Description of the task → Arrange the rows below as a numbered list, leaving out any blank lines, starting at the first row and ending at the row that contains "राहुल गांधी".

"""

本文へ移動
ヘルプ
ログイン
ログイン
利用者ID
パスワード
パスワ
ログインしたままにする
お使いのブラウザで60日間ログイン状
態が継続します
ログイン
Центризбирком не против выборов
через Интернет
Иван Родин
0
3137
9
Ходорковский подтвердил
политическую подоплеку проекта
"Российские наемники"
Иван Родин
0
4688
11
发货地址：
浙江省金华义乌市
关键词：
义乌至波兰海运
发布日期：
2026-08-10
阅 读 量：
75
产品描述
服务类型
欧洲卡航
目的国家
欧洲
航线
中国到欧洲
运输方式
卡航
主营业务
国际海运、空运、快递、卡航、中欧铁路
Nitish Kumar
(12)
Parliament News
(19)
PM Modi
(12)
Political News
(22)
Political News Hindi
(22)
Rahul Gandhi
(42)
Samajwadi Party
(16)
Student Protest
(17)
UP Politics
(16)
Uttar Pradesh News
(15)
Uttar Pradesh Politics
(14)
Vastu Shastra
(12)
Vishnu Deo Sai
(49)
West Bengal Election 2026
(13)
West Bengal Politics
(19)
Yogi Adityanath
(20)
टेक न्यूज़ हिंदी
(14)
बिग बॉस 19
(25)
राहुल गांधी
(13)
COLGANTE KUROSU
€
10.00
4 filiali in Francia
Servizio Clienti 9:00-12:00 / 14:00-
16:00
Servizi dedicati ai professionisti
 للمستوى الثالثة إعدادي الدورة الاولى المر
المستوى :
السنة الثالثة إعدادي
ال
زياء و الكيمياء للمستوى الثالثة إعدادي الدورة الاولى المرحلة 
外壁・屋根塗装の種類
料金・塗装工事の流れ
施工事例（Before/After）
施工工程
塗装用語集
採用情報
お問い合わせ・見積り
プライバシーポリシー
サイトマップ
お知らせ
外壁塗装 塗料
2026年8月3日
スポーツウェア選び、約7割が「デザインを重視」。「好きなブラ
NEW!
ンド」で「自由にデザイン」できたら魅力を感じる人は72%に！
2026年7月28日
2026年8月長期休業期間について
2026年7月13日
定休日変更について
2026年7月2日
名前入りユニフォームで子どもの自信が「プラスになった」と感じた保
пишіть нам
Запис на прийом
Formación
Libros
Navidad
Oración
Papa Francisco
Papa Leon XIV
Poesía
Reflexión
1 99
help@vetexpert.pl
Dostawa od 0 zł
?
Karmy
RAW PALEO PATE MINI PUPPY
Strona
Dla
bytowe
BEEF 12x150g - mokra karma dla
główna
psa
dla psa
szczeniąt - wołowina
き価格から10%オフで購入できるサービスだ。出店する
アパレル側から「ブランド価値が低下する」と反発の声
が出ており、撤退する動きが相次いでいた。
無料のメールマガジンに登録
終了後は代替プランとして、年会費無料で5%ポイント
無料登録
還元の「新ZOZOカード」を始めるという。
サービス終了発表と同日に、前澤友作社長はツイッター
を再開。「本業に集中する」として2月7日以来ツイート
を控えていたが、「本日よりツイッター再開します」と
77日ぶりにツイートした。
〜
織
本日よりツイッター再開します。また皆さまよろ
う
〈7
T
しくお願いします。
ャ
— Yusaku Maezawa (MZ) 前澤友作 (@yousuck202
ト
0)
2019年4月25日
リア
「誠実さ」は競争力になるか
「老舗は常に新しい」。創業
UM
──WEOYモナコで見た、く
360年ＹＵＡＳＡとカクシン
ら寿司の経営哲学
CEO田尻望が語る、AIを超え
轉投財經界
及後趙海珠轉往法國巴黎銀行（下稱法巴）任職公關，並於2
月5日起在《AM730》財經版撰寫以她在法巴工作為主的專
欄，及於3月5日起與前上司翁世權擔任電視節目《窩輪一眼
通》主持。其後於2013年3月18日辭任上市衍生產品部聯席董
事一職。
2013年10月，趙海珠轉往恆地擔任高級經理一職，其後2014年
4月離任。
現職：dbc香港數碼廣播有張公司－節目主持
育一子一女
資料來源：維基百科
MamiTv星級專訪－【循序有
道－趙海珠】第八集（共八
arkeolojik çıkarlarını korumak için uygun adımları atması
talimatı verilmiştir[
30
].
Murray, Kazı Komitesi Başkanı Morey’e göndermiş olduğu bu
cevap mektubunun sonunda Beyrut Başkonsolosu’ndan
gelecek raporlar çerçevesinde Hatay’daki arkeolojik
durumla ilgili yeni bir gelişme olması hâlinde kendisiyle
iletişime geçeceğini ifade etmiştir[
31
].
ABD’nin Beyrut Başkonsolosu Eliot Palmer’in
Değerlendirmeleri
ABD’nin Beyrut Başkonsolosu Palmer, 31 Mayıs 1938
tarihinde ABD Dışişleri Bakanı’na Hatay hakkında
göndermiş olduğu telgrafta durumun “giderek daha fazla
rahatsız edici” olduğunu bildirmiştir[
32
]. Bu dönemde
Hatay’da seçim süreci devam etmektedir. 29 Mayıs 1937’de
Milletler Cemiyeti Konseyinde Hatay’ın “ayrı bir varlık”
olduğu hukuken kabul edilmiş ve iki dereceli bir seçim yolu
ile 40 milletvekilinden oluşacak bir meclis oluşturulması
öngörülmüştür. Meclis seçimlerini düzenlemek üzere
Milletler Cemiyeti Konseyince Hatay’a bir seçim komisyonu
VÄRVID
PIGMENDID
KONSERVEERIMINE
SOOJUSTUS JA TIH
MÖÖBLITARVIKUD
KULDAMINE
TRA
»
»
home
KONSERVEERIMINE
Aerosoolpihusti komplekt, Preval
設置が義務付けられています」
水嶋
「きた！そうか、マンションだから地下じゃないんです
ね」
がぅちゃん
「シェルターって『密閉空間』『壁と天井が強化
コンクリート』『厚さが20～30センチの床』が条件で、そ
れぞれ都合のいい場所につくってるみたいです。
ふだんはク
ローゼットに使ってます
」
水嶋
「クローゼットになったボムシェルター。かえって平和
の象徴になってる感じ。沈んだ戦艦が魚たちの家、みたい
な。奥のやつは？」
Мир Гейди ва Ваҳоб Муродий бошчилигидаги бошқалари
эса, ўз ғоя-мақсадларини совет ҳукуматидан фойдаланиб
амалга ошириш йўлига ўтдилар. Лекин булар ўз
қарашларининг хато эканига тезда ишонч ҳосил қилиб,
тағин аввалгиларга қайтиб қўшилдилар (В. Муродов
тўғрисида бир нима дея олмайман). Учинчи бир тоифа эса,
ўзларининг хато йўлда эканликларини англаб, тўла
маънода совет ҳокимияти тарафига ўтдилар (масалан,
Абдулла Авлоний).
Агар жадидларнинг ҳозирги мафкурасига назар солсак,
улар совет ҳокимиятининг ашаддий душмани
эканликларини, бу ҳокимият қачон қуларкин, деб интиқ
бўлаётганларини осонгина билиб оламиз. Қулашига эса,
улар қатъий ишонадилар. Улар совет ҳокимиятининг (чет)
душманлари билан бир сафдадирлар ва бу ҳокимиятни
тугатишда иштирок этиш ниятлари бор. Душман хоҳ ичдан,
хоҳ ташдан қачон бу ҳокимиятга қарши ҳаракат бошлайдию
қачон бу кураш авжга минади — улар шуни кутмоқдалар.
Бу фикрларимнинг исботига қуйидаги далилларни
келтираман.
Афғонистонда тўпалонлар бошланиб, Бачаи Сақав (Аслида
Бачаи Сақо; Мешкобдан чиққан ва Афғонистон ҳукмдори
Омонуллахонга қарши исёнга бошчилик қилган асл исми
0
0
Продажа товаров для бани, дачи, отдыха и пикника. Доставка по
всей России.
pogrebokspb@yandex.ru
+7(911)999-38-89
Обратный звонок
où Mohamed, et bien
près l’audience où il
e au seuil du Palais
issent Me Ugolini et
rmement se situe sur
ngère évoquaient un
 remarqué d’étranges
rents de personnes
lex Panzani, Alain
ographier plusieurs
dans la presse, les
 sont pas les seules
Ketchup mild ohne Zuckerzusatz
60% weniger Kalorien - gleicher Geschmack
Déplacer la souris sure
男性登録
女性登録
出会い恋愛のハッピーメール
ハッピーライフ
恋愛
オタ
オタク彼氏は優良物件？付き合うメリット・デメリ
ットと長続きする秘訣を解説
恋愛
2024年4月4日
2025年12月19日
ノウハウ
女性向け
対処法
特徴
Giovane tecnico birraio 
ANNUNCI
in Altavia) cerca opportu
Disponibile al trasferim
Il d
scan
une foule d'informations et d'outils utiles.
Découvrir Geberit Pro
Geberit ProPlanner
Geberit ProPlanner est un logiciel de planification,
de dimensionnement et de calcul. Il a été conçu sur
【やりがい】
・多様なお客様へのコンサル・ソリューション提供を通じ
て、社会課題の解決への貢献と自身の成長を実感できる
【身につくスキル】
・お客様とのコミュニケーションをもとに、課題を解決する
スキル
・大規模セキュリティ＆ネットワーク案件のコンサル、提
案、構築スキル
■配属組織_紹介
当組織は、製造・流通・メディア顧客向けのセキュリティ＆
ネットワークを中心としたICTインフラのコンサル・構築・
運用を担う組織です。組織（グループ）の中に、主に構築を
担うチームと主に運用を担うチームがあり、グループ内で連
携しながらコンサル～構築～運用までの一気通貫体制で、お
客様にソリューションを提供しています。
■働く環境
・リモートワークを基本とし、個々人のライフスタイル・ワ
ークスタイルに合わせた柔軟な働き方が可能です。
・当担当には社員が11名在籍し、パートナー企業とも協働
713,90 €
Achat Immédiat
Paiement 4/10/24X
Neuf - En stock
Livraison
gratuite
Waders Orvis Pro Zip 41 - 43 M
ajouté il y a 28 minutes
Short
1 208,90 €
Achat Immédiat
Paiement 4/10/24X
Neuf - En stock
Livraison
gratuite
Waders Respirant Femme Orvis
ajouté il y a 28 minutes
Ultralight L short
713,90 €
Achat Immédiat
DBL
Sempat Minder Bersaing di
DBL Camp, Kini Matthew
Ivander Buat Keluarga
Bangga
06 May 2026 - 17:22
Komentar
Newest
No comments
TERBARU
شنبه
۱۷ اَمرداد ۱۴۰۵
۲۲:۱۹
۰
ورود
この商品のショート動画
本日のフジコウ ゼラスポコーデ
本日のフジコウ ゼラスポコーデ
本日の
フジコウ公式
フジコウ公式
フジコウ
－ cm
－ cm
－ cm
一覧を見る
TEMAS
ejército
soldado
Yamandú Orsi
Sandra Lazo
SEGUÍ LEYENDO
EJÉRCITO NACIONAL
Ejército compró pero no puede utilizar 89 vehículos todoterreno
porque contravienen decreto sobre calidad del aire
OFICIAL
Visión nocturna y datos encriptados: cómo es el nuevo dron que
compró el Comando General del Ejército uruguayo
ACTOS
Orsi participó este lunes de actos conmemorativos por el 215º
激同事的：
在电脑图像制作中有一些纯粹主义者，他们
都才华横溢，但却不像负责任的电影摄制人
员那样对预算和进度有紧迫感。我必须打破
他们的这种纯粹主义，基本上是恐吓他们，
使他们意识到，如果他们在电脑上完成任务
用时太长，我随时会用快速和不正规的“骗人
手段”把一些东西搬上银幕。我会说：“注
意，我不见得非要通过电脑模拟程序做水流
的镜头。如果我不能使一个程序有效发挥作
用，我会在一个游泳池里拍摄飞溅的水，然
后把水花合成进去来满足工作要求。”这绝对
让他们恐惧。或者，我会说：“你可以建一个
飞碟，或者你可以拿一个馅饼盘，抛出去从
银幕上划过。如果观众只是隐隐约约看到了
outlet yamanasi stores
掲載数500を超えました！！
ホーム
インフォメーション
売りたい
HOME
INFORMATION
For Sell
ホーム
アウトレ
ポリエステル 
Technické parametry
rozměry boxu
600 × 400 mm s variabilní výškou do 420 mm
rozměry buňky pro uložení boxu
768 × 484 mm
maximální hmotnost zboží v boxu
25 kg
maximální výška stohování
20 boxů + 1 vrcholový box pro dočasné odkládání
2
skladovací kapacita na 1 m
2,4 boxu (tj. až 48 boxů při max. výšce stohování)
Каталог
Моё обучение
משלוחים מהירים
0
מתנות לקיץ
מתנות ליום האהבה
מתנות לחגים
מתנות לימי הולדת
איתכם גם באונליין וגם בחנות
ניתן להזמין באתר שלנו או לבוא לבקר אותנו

"""

Solved exercise →
1. 本文へ移動
2. ヘルプ
3. ログイン
4. ログイン
5. 利用者ID
6. パスワード
7. パスワ
8. ログインしたままにする
9. お使いのブラウザで60日間ログイン状
10. 態が継続します
11. ログイン
12. Центризбирком не против выборов
13. через Интернет
14. Иван Родин
15. 0
16. 3137
17. 9
18. Ходорковский подтвердил
19. политическую подоплеку проекта
20. "Российские наемники"
21. Иван Родин
22. 0
23. 4688
24. 11
25. 发货地址：
26. 浙江省金华义乌市
27. 关键词：
28. 义乌至波兰海运
29. 发布日期：
30. 2026-08-10
31. 阅 读 量：
32. 75
33. 产品描述
34. 服务类型
35. 欧洲卡航
36. 目的国家
37. 欧洲
38. 航线
39. 中国到欧洲
40. 运输方式
41. 卡航
42. 主营业务
43. 国际海运、空运、快递、卡航、中欧铁路
44. Nitish Kumar
45. (12)
46. Parliament News
47. (19)
48. PM Modi
49. (12)
50. Political News
51. (22)
52. Political News Hindi
53. (22)
54. Rahul Gandhi
55. (42)
56. Samajwadi Party
57. (16)
58. Student Protest
59. (17)
60. UP Politics
61. (16)
62. Uttar Pradesh News
63. (15)
64. Uttar Pradesh Politics
65. (14)
66. Vastu Shastra
67. (12)
68. Vishnu Deo Sai
69. (49)
70. West Bengal Election 2026
71. (13)
72. West Bengal Politics
73. (19)
74. Yogi Adityanath
75. (20)
76. टेक न्यूज़ हिंदी
77. (14)
78. बिग बॉस 19
79. (25)
80. राहुल गांधी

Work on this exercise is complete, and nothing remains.